[Opening Records shown section]
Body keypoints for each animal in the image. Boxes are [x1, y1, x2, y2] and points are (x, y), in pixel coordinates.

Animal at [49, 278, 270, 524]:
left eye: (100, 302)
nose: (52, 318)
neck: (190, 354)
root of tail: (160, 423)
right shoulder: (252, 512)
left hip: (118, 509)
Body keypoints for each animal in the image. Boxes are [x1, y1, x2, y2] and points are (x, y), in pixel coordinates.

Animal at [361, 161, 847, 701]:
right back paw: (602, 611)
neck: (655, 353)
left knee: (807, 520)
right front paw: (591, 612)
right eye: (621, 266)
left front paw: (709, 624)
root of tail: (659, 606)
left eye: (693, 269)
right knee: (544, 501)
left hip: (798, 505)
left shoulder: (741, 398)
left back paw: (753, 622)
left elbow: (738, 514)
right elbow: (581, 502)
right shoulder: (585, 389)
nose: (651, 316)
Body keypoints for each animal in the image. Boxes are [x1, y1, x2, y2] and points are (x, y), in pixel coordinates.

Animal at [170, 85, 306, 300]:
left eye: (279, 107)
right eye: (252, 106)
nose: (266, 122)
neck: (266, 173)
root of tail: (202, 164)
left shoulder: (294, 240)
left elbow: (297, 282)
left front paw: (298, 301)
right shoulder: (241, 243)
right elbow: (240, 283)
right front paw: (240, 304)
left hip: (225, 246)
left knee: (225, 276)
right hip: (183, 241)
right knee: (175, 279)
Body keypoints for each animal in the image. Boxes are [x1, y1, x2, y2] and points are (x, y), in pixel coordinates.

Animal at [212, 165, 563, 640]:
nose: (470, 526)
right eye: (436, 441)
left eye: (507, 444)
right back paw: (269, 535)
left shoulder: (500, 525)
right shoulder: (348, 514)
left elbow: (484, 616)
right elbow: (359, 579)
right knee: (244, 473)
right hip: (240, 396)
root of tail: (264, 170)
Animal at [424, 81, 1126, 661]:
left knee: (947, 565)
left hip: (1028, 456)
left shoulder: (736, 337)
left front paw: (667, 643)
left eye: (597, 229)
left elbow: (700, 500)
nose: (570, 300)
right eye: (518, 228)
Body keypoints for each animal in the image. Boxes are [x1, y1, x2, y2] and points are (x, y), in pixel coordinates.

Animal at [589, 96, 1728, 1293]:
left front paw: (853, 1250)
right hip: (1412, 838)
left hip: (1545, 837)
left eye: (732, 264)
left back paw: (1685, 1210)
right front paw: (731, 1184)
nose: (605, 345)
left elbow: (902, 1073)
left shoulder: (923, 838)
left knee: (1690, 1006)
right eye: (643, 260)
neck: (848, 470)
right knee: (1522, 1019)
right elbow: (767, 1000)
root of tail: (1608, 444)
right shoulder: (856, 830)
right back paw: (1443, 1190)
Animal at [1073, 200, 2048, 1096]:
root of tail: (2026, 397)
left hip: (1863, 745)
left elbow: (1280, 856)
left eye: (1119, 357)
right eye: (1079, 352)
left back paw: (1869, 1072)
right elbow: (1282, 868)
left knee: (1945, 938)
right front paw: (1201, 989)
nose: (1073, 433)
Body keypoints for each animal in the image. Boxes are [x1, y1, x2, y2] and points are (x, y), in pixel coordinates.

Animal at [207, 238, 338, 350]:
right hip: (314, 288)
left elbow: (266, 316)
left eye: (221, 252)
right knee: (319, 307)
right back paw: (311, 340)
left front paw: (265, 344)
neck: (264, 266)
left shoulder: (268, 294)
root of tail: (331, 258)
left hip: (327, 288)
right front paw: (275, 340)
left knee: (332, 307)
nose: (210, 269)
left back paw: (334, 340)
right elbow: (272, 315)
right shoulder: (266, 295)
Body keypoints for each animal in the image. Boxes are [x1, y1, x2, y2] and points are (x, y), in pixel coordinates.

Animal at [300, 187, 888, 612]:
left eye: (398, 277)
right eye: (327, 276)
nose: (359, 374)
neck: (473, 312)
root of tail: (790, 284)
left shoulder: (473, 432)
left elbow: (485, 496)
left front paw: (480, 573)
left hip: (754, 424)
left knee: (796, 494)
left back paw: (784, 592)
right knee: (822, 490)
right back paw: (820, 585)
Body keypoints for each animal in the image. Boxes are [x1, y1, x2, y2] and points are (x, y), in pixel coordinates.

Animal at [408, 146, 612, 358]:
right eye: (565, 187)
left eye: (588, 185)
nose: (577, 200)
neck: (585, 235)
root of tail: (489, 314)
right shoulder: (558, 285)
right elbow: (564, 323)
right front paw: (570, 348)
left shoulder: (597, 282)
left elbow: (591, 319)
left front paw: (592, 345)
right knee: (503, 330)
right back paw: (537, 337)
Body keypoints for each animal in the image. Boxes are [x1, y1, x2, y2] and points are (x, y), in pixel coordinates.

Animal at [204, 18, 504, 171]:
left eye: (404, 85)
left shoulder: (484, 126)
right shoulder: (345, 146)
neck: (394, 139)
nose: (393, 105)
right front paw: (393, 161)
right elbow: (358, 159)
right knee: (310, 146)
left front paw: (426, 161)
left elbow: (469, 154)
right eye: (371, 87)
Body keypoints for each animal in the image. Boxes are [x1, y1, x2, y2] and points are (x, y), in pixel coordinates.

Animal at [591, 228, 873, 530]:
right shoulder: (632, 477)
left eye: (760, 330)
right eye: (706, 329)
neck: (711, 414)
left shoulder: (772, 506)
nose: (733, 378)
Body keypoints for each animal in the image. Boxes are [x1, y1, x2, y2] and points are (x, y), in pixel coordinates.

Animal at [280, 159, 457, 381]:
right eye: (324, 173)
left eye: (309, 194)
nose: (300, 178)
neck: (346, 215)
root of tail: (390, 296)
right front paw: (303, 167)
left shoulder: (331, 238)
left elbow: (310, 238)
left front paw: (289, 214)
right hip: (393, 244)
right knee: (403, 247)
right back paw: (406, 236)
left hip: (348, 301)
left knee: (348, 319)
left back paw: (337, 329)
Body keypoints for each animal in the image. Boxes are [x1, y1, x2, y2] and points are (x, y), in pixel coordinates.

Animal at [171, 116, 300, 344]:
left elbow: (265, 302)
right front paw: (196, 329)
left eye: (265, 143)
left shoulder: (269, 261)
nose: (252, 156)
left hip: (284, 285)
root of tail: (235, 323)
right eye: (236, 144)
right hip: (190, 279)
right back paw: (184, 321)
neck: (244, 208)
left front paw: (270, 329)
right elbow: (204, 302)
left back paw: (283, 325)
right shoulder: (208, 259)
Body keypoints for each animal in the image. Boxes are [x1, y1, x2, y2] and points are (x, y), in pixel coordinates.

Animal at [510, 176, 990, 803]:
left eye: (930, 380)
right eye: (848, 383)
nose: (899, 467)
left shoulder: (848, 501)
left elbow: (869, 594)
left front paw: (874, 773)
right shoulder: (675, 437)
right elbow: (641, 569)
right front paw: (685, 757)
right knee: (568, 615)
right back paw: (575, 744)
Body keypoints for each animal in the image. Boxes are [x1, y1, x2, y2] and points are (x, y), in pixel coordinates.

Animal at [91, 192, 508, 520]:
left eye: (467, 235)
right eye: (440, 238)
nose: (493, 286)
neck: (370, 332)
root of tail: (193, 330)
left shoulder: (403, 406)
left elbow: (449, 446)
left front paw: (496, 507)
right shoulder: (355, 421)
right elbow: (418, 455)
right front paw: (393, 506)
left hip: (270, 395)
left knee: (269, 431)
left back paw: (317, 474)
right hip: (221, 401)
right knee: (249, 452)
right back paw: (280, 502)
[Closing Records shown section]
All lines from the one containing "right shoulder: (632, 477)" through the last line of the data must be set down exactly. No other lines belong in the answer.

right shoulder: (632, 477)
left eye: (760, 330)
right eye: (706, 329)
neck: (711, 414)
left shoulder: (772, 506)
nose: (733, 378)
Body keypoints for each animal in the image. Boxes are [x1, y1, x2, y2] and points are (x, y), in pixel coordinates.

Animal at [280, 159, 457, 381]:
right eye: (324, 173)
left eye: (309, 194)
nose: (300, 178)
neck: (346, 215)
root of tail: (390, 296)
right front paw: (303, 167)
left shoulder: (331, 238)
left elbow: (310, 238)
left front paw: (289, 214)
right hip: (393, 244)
right knee: (403, 247)
right back paw: (406, 236)
left hip: (348, 301)
left knee: (348, 319)
left back paw: (337, 329)
Body keypoints for each animal in the image. Boxes are [x1, y1, x2, y2] and points are (x, y), in pixel coordinates.

Animal at [171, 116, 300, 344]:
left elbow: (265, 302)
right front paw: (196, 329)
left eye: (265, 143)
left shoulder: (269, 261)
nose: (252, 156)
left hip: (284, 285)
root of tail: (235, 323)
right eye: (236, 144)
right hip: (190, 279)
right back paw: (184, 321)
neck: (244, 208)
left front paw: (270, 329)
right elbow: (204, 302)
left back paw: (283, 325)
right shoulder: (208, 259)
Body keypoints for each animal in the image. Boxes are [x1, y1, x2, y2] and points are (x, y), in pixel coordinates.

Animal at [510, 176, 990, 803]:
left eye: (930, 380)
right eye: (848, 383)
nose: (899, 467)
left shoulder: (848, 501)
left elbow: (869, 594)
left front paw: (874, 773)
right shoulder: (675, 437)
right elbow: (641, 569)
right front paw: (685, 757)
right knee: (568, 615)
right back paw: (575, 744)
Body keypoints for each animal in the image. Boxes are [x1, y1, x2, y2] and points are (x, y), in pixel coordinates.

Animal at [91, 192, 508, 520]:
left eye: (467, 235)
right eye: (440, 238)
nose: (493, 286)
neck: (370, 332)
root of tail: (193, 330)
left shoulder: (403, 406)
left elbow: (449, 446)
left front paw: (496, 507)
right shoulder: (355, 421)
right elbow: (418, 455)
right front paw: (393, 506)
left hip: (270, 395)
left knee: (269, 431)
left back paw: (317, 474)
right hip: (221, 401)
right knee: (249, 452)
right back paw: (280, 502)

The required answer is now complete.